I've been thinking a lot about SoulCollage® again. I've been making cards. I've agreed to do some workshops with Grandin Gardens. I've been looking at other folk's cards.
Last weekend, I got the opportunity to experience just how much SoulCollage has saved me, not just from being overwhelmed by the pain from my past but from making myself and others miserable in the here and now.
I was given some emotional news that in the past would have sent me into a tail spin. And it did, for about an hour. Once I came out of that, I felt tremendous sadness for about 24 hours but I just sat with it. I experienced all of the different emotions, thoughts and memories that were going off like the fireworks in the neighborhood that day.
Then it hit me, all that I have learned about myself over the past four years. Why I react to certain things the way I do. Why I've made the choices that I've made, for better or worse. It was then that I was able to observe my current feelings with near amusement. There they were again. Those same old reactions in my head. That same pain in my heart. A little anger. A little self-pity. Guilt. Ahhhh, the guilt. Such a sneaky emotion. Guilt disguises itself in blame sometimes. I feel guilty, so I blame "you" so that my guilt eases a bit. There it all was, playing out in my head but this time I was aware of it. I could see it. "I see you guilt, you sneaky rascal. And you, daddy-issues-girl...I see you, too. Oh yeah, and you drama queen...you're still alive and well, aren't you?"

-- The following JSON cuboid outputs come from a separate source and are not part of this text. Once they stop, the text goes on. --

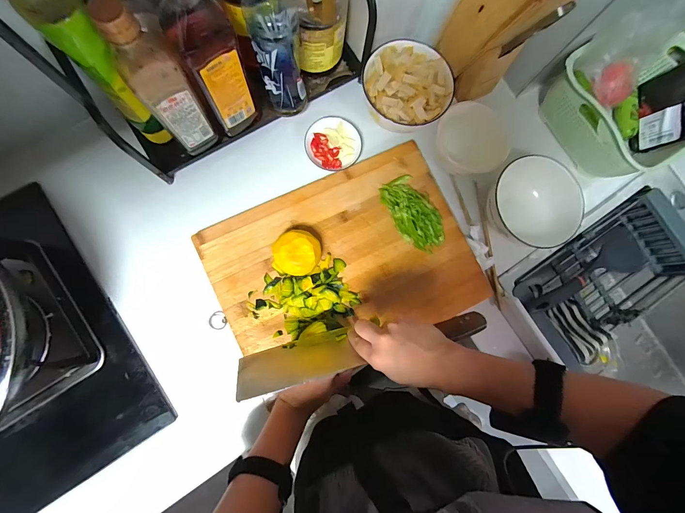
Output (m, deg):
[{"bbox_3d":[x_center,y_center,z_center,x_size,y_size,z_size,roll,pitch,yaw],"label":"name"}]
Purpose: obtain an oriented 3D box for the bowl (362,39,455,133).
[{"bbox_3d":[0.108,-0.286,0.513,0.144,0.085,0.138,1,82,-5],"label":"bowl"}]

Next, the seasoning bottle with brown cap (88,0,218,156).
[{"bbox_3d":[-0.226,-0.215,0.384,0.056,0.233,0.057,-34,87,-9],"label":"seasoning bottle with brown cap"}]

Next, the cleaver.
[{"bbox_3d":[0.028,0.117,0.392,0.314,0.093,0.023,-12,104,-5],"label":"cleaver"}]

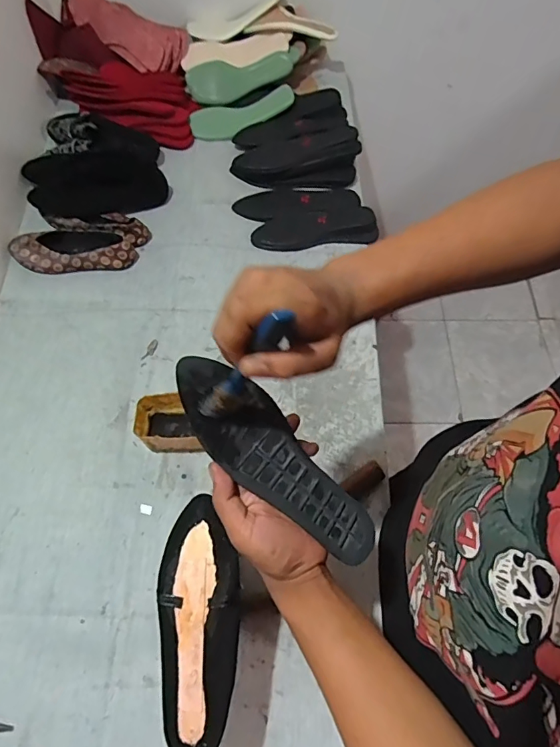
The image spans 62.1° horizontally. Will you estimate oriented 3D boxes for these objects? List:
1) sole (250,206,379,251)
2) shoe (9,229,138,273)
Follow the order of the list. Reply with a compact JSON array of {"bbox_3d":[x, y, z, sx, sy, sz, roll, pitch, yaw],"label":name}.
[{"bbox_3d":[0.068,-0.282,0.902,0.237,0.021,0.080,-7,64,-3],"label":"sole"},{"bbox_3d":[-0.386,-0.232,0.868,0.232,0.046,0.081,-1,64,0],"label":"shoe"}]

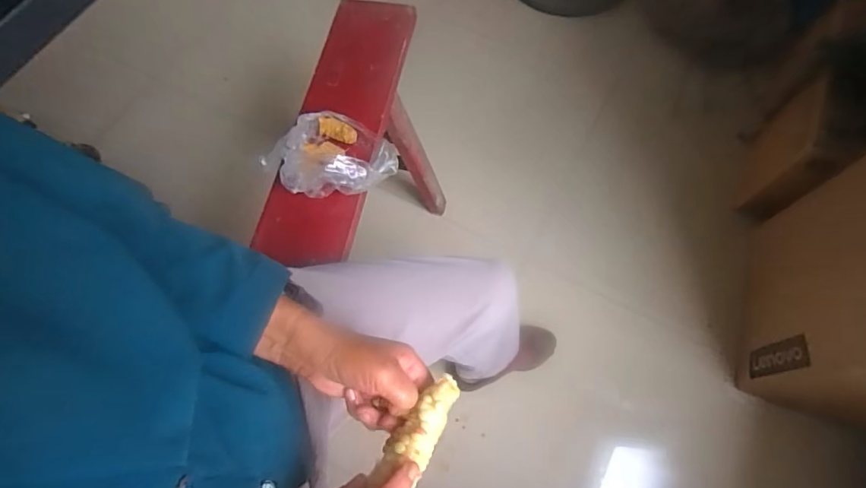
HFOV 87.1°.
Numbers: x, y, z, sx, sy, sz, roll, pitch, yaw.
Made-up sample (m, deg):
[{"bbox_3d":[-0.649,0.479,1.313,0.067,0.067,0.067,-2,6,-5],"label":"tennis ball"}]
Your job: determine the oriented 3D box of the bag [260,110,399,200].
[{"bbox_3d":[-0.144,-0.126,0.631,0.155,0.061,0.136,31,71,14],"label":"bag"}]

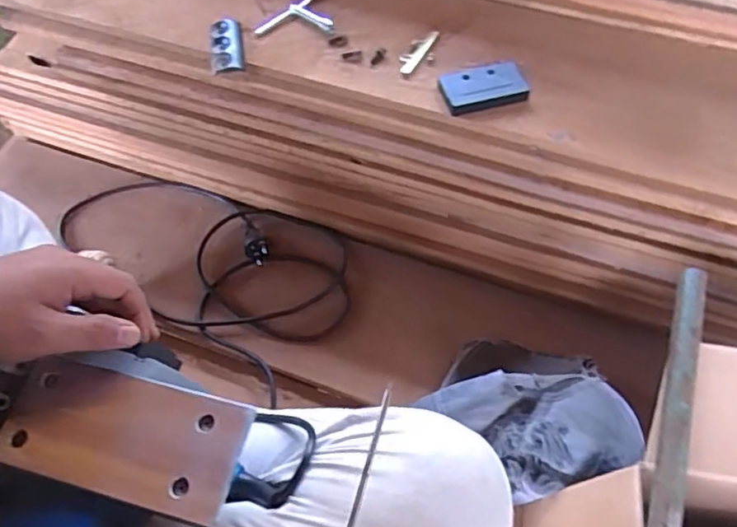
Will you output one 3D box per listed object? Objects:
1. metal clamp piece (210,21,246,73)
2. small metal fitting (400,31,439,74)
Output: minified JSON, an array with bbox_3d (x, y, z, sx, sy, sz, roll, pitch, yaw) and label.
[{"bbox_3d":[-0.149,-0.228,0.657,0.034,0.025,0.068,-8,58,-2],"label":"metal clamp piece"},{"bbox_3d":[0.053,-0.219,0.645,0.018,0.007,0.061,32,71,21],"label":"small metal fitting"}]

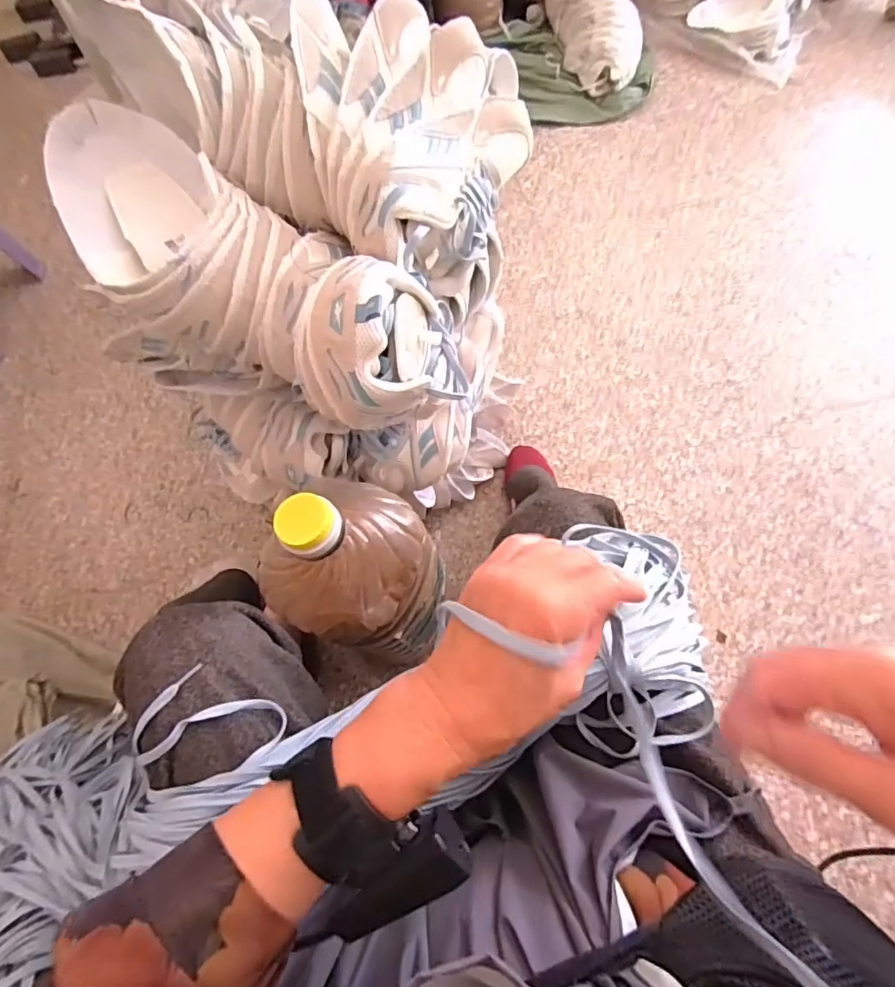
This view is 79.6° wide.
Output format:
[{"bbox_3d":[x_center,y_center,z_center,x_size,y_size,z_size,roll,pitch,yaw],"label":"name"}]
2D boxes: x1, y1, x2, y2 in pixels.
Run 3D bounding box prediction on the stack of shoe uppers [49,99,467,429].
[{"bbox_3d":[-0.203,-0.219,0.528,0.434,0.126,0.174,29,70,17],"label":"stack of shoe uppers"}]

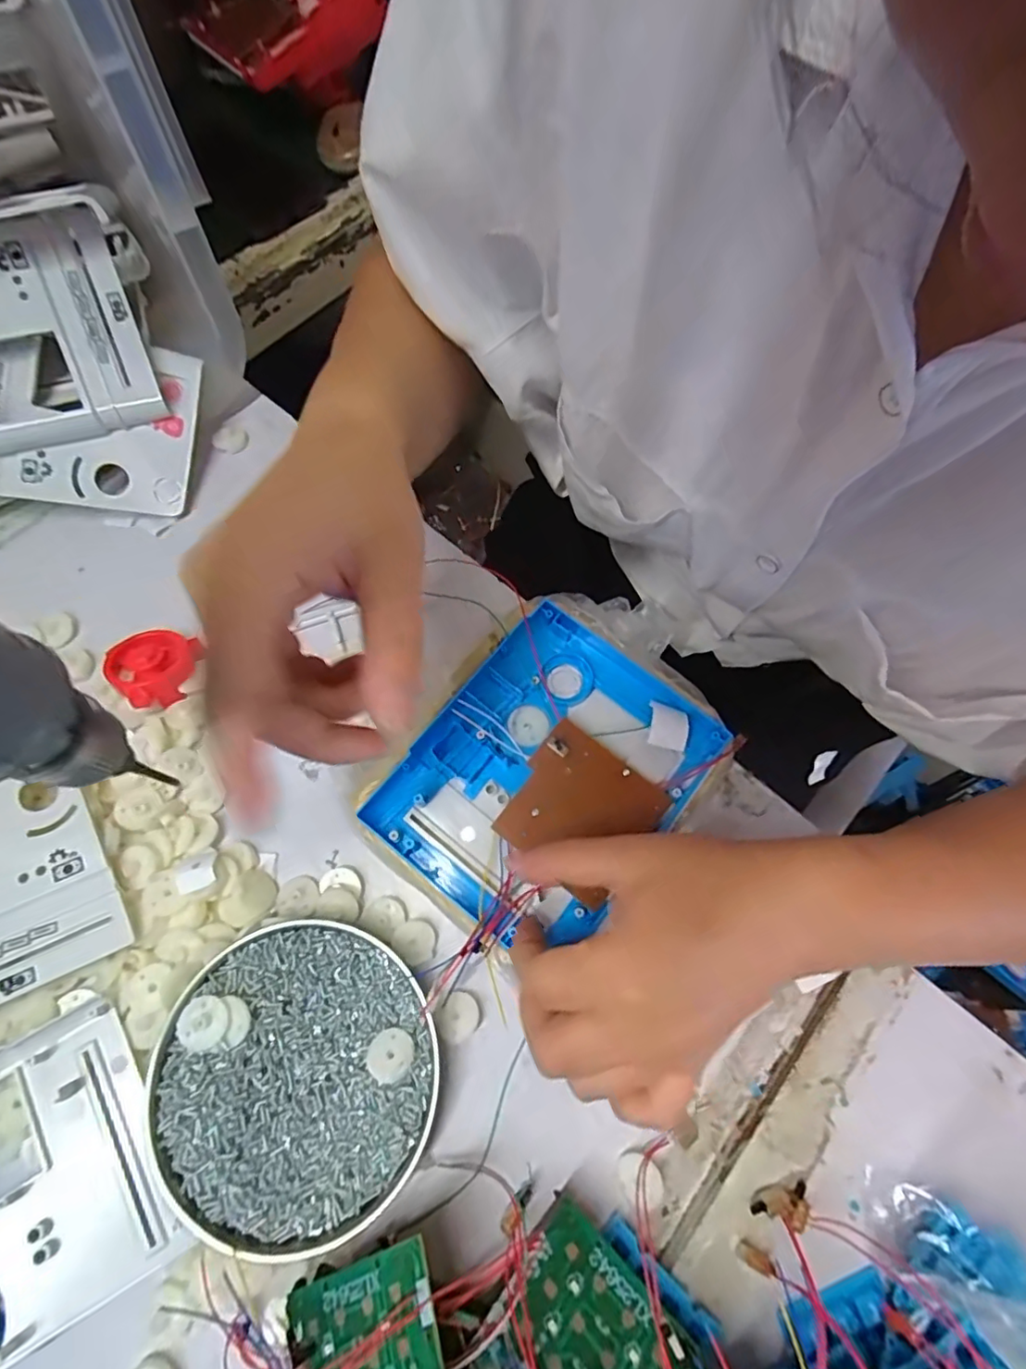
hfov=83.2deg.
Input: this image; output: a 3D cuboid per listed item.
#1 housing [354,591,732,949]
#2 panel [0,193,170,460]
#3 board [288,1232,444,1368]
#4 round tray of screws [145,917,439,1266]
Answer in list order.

But thanks to SoulCollage, I have recognized these neters as a part of me yet not me at the same time. They are all part of me but no single one is all of me. Guilt is not in charge of my emotions. Drama Queen is not in charge of my reactions. Daddy-issues-girl, she's just a sad case but I give her lots of love because...well...because I can now.
So much of my life was spent in chaos in my mind and heart. I have always marveled at people telling me how peaceful I seemed or how I brought peace to a situation. I remember seeing a video of myself and being so surprised at the serenity I displayed because I remembered the event and how my head was spinning and how uncomfortable and unhappy I actually was.
My insides were chaos because Guilt, Drama Queen, Daddy-issues-girl and their many and varied sidekicks were brawling over who would be in charge. Too many thoughts. Too many emotions. I guess I was in a trance-like state on the outside to hide the mess going on inside.
I felt that for a brief time this weekend. And then, I remembered. I recognized the committee. And I realized that I have new committee members now who are speaking up. The part of me who loves myself. The part of me who makes righteous choices. The part of me who realizes that whatever I do now will become a part of my past, for better or for worse. Mostly I realized that I am surrounded by love, from inside and out, and I am not desperate for anything. Losing desperation for something truly dilutes outside forces that play on that desperation. I can not be manipulated. Wow! Powerful.
All is calm within. I have a renewed confidence in my ability to handle things that come from left field. Everything has been so amazing for the past three years that I haven't really had to think about it. There have been no real challenges emotionally. So I am over the moon having met this challenge and come through it feeling an even deeper sense of peace, a deeper sense of my Self, and a confidence in Source working through it all.
I am grateful to have experienced the pain of it without just shutting down, as I have in the past. I also experienced it without finding someone to talk to about it. I went within. I cried. I got mad. I got grumpy. I got melancholy. I survived the emotional white-waters and ended in a blissful lake of calm.
Thank you Neters. Thank you Seena and SoulCollage. Thank you fellow SoulCollagers...and all my fellow explorers of things spiritual and divine. And thank you, Patrick, for being an ever-present source of tangible love and support. I am so grateful.